A non-competition agreement prohibits an employee that has quit or been fired from their job from working for a competitor.
Non-competition agreements and non-solicitation agreements are generally presumed to be unenforceable, unless in the circumstances, it is reasonable to restrict the employee from specific activities that might harm their former employer. This means that a non-competition or non-solicitation restriction cannot be any wider than is reasonably required to protect the former employer’s interests.
To determine if a restriction is a reasonable, the courts will consider:
How long the restriction will last for;
The geographic region included in the restriction;
What specific activities are prohibited; and
Overall fairness.
The courts will also look at whether the restriction is ambiguous or vague, and if there are any public interest concerns.
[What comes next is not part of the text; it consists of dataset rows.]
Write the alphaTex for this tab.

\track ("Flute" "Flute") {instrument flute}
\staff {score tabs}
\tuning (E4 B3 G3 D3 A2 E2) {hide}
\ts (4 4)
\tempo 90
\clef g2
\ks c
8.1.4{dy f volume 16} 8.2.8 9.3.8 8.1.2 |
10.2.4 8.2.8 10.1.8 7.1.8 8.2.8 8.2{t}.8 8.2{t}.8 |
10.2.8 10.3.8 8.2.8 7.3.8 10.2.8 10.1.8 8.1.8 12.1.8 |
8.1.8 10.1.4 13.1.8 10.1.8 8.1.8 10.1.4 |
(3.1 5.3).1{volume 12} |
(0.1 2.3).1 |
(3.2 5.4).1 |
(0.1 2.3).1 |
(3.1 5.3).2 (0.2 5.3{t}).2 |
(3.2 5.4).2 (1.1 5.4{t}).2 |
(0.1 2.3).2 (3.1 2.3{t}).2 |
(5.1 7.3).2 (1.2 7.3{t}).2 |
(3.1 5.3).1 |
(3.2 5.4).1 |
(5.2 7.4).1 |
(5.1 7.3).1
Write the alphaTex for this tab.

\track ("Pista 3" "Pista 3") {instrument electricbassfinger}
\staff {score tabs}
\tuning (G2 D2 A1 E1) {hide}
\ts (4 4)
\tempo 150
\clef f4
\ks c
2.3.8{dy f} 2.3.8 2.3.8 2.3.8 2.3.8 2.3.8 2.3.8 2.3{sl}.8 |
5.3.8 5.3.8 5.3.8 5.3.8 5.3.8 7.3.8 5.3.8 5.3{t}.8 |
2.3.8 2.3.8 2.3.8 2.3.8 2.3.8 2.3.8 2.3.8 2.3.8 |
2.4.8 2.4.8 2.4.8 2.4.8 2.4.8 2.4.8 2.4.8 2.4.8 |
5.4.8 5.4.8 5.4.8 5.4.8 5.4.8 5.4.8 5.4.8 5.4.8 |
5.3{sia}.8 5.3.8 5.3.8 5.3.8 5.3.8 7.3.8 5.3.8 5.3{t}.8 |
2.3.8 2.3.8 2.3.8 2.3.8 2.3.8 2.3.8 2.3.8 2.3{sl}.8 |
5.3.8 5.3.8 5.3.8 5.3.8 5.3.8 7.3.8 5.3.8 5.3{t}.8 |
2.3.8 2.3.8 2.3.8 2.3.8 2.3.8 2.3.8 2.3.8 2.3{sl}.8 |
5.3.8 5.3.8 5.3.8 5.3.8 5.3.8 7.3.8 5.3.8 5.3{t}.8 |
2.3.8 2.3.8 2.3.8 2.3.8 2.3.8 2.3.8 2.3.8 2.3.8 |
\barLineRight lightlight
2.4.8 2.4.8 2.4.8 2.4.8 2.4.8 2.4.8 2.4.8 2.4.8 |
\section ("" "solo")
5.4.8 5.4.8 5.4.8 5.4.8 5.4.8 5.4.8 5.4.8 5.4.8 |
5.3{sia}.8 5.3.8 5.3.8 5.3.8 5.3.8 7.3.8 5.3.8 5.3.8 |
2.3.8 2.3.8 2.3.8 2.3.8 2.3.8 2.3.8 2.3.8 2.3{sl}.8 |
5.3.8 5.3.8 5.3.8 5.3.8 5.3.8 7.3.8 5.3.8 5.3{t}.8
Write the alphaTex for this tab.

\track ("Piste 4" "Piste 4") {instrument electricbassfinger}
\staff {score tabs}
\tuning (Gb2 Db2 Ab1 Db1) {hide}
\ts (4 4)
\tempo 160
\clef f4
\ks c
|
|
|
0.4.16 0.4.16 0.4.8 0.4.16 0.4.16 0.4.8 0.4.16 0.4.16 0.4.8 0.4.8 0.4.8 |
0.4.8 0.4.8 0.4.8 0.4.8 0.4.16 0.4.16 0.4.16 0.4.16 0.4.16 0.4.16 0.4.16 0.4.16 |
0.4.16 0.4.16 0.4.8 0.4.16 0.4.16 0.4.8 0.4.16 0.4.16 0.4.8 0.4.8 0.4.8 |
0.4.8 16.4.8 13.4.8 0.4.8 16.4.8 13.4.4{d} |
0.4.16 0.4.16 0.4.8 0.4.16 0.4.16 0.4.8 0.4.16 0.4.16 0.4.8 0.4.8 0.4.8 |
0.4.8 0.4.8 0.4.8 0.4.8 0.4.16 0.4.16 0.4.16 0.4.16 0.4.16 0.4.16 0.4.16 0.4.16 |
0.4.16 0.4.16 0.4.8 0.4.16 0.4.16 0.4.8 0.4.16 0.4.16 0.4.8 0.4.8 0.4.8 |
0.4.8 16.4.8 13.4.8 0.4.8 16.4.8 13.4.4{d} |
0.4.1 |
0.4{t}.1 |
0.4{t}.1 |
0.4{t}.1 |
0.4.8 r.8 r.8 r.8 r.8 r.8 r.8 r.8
For example, while courts appreciate a company’s right to protect its interests, courts are hesitant to prohibit people from earning a living. For that reason, a narrow non-competition agreement or non-solicitation agreement is more likely to be enforceable than a broader agreement. Similarly, if a confidentiality agreement or a non-solicitation clause will adequately protect a company’s interests, the courts may refuse to enforce a non-competition agreement.
Many employment agreements (including template agreements you might find online), include non-competition and non-solicitation agreements that the courts may refuse to enforce. For that reason, we do encourage you to seek legal advice before signing or asking an employee to sign a non-competition or non-solicitation agreement.